Longtemps à l’avance, on surveillait la pendule. Assis sur le rebord du fauteuil du salon, l’appareil posé sur les genoux et la main sur le combiné, on attendait 18h.

Voire 18h01, pour être sûrs.

On pouvait alors décrocher. Le mastodonte gris nous signifiait gentiment qu’il s’était réveillé en émettant un tout petit clic à peine audible : le rituel magique pouvait désormais commencer.

 

Dès que le la de la tonalité se faisait entendre, l’index pointait avec détermination vers le 1, s’insérait dans le cercle, et tournait le cadran jusqu’à la petite virgule métallique avant de relâcher.
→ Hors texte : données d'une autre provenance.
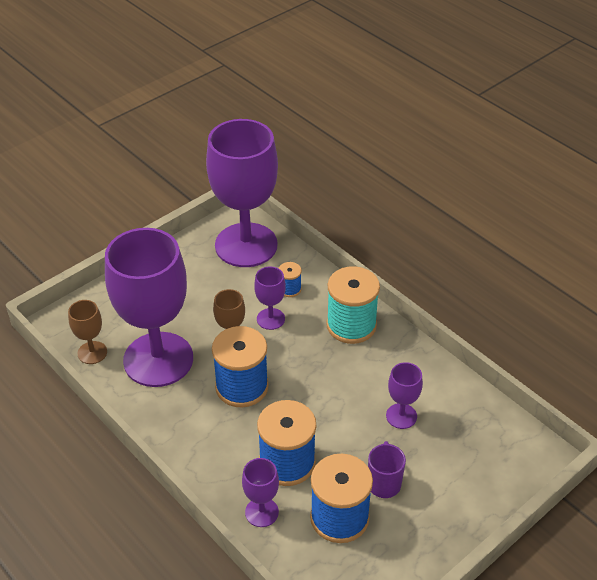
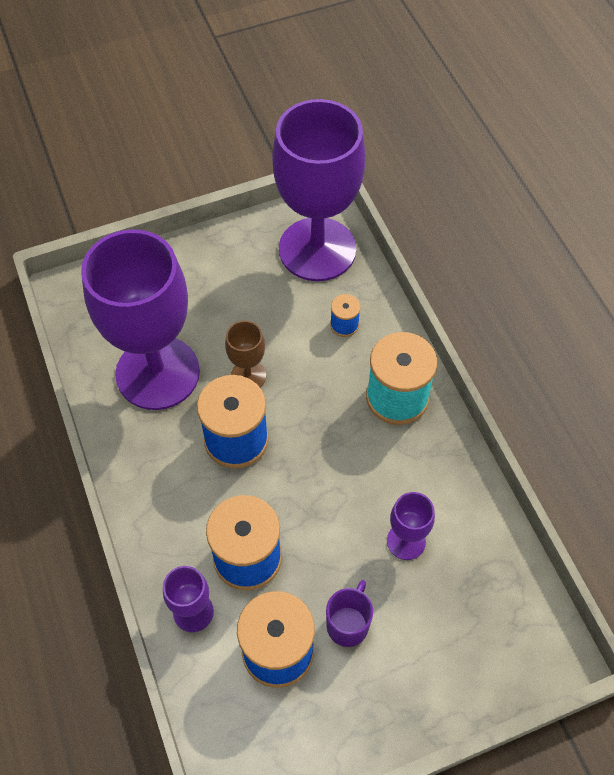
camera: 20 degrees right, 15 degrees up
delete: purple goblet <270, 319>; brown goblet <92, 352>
Le 6 était plus amusant car le retour du cadran offrait plus longuement à l’oreille son petit cliquètement martelé.

Ce 6, à lui seul, était une promesse.

 

C’est à cet instant qu’au creux de l’estomac une petite angoisse s’infiltrait. On attendait l’autre tonalité, plus grave (un fa sans doute, un fa dièse peut-être), qui serait le sésame.

Mais parfois le fa ne venait pas.

Dame ! C’est qu’on devait être nombreux, le premier dimanche du mois, à 18h précises, à faire ces mêmes gestes à demi-tarif ….

Alors il fallait recommencer, avec à chaque fois avec un peu plus de fébrilité.  On imaginait celle, là-bas, qui attendait, qui s’inquiétait aussi peut-être, on voyait le bahut en bois, la table, la tapisserie et le cadre sur le mur. On implorait le fa ….

 

Composer le numéro était ensuite une allégresse, juste une formalité : le plus dur avait été accompli …

On entendait enfin distinctement notre appel se propager longtemps en ondes folles sur le réseau, je l’imaginais courir sur les fils, comme ceux que je voyais défiler à la vitesse du train express, je le voyais bondir, agile, de poteau en poteau, traverser les paysages brouillés d’une France estompée aux distances effacées, j’en suivais, éblouie par tant de prodiges, la progression quasi matérialisée, zébrant des villes inconnues, fusant au milieu des champs, des bois, au-dessus des fleuves, la Garonne, les pins.

Et enfin la sonnerie, là-bas, si loin …

La main ridée qui décroche « allo ? c’est toi, maïnadje* ? ».

 

Le miracle est accompli. Mon décor disparaît, je regarde le sol, je suis chez ma grand-mère, près du bahut en bois.